Liverpool chairman and RBS return to High Court to fight injunction
Liverpool chairman Martin Broughton and Royal Bank of Scotland will return to Britain's High Court at 2pm this afternoon to fight the temporary restraining order (TRO) which has prevented the club being sold to New England Sports Ventures.
Broughton and John W Henry, owner of New England Sports Ventures, were close to sealing a £300m (€340m) deal before owner Tom Hicks sealed a dramatic 11th-hour intervention on Wednesday night (read the full Dallas injunction here).

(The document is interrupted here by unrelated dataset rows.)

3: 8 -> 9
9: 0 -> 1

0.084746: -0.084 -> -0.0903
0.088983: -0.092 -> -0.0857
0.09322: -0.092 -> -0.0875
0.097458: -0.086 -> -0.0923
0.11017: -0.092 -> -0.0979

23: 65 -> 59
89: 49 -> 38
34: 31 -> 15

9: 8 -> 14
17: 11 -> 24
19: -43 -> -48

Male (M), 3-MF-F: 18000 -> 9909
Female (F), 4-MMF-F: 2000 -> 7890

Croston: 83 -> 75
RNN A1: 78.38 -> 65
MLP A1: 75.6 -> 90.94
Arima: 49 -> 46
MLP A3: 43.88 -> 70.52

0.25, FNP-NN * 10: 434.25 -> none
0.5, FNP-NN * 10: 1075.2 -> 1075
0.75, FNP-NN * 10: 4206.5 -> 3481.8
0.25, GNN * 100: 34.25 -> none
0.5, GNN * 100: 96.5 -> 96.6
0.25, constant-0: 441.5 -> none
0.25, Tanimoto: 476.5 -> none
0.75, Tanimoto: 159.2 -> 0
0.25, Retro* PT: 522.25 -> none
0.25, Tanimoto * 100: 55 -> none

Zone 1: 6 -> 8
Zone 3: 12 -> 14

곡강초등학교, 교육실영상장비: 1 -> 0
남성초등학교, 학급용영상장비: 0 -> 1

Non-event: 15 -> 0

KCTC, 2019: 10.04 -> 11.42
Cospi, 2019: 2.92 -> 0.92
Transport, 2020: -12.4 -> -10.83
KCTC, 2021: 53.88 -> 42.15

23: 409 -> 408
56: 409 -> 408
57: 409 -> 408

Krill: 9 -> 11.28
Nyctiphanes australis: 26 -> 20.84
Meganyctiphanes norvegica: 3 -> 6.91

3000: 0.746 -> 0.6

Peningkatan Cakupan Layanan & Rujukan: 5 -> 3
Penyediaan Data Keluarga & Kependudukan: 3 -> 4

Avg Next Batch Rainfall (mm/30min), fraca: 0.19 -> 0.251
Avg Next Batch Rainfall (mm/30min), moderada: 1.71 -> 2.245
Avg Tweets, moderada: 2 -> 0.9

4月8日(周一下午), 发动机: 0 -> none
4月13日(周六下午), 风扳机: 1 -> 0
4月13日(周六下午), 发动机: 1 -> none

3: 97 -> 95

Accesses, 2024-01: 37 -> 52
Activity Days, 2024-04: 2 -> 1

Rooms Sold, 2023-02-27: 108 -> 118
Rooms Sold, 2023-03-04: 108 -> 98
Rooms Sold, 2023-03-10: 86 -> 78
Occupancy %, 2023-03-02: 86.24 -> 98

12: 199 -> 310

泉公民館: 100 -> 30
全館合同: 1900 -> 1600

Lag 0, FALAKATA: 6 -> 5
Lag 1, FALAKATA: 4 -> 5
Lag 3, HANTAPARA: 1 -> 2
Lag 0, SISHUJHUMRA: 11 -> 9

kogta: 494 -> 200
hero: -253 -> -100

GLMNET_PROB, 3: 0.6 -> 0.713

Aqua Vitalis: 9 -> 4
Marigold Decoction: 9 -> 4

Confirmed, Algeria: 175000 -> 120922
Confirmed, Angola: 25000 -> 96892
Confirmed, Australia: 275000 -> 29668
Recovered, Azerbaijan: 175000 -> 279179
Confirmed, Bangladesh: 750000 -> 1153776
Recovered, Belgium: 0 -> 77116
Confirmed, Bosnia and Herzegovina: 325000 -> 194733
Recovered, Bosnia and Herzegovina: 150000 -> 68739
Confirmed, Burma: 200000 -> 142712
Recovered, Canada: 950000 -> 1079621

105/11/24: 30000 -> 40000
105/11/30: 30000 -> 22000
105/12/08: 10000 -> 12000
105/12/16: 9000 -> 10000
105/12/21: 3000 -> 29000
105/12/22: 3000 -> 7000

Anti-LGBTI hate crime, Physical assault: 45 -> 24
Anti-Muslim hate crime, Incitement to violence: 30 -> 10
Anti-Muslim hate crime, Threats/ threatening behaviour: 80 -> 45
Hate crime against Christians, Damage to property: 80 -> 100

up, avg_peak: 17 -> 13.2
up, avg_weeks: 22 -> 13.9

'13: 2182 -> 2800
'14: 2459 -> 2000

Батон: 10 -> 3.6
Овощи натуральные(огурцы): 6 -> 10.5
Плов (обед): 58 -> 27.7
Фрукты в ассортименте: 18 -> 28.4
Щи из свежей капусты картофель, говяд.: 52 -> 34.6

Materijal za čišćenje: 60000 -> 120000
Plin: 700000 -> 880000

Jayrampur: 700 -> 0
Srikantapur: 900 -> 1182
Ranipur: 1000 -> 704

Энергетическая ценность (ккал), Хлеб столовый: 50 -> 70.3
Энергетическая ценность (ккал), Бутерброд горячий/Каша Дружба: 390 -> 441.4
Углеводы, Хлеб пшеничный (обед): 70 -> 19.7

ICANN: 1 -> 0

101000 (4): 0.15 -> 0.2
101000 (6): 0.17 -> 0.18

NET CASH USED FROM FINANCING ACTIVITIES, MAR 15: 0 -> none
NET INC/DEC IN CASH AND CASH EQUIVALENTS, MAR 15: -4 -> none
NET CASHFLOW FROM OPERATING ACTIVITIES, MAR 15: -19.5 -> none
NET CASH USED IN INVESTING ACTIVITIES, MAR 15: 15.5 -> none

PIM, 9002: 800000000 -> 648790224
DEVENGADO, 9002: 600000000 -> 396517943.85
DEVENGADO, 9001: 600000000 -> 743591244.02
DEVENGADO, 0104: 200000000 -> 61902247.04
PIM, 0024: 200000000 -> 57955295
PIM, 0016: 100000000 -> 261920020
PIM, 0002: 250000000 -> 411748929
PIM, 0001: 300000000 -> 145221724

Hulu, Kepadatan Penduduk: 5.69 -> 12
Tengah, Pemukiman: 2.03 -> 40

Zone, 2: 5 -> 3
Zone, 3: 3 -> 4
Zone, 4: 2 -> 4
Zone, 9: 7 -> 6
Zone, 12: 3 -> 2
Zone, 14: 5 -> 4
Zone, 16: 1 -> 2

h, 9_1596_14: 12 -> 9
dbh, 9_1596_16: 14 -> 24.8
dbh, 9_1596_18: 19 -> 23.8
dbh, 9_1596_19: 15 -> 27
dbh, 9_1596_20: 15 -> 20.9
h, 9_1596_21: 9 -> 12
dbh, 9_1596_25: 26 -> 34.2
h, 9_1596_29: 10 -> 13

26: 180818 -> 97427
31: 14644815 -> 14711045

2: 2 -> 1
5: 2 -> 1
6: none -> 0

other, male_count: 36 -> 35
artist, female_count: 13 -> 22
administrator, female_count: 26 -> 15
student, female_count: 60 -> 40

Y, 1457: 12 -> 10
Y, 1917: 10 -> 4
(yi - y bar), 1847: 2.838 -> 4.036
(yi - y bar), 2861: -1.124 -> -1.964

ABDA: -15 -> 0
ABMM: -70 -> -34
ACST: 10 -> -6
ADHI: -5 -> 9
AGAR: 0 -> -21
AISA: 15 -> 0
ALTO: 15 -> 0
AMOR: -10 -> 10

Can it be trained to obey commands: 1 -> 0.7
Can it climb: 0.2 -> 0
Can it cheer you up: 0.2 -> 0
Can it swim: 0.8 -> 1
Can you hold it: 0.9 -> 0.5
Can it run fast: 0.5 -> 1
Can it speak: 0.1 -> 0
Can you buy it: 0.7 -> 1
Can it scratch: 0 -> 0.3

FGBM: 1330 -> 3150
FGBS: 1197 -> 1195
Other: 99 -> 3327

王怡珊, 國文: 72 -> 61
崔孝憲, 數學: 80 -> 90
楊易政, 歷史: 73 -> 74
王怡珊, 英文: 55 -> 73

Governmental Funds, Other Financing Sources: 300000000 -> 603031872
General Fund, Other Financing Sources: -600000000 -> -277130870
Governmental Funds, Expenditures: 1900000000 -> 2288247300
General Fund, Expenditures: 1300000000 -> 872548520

And now, after consultations at the London offices of the club's solicitors, Slaughter & May, this morning, Broughton and RBS will return to the High Court to seek an injunction against the TRO.
A parrallel legal avenue being explored by the club involves going to the US and seeking to have the TRO overturned by a higher court in Texas. This, though, would take longer and there is already an expectation that the case will take a couple of days to resolve leaving Liverpool's future uncertain until next week.
The timetable for resolving this issue may depend on whether Henry remains in the UK and sticks with the arranged plan to attend the Merseyside derby on Sunday.
Hicks’ suit, filed against Royal Bank of Scotland, club chairman Broughton, directors Christian Purslow and Ian Ayre, NESV and Liverpool finance director Philip Nash, claims damages totalling approximately $1.6 bn (over €1.4bn).
The suit claims that RBS, the board and NESV conspired in an “epic swindle” to sell the club for less than its value.
Hicks accuses Broughton, Purslow and Ayre of acting “as pawns of RBS” for ignoring offers he says were higher than the £300m (€340m) offered by NESV.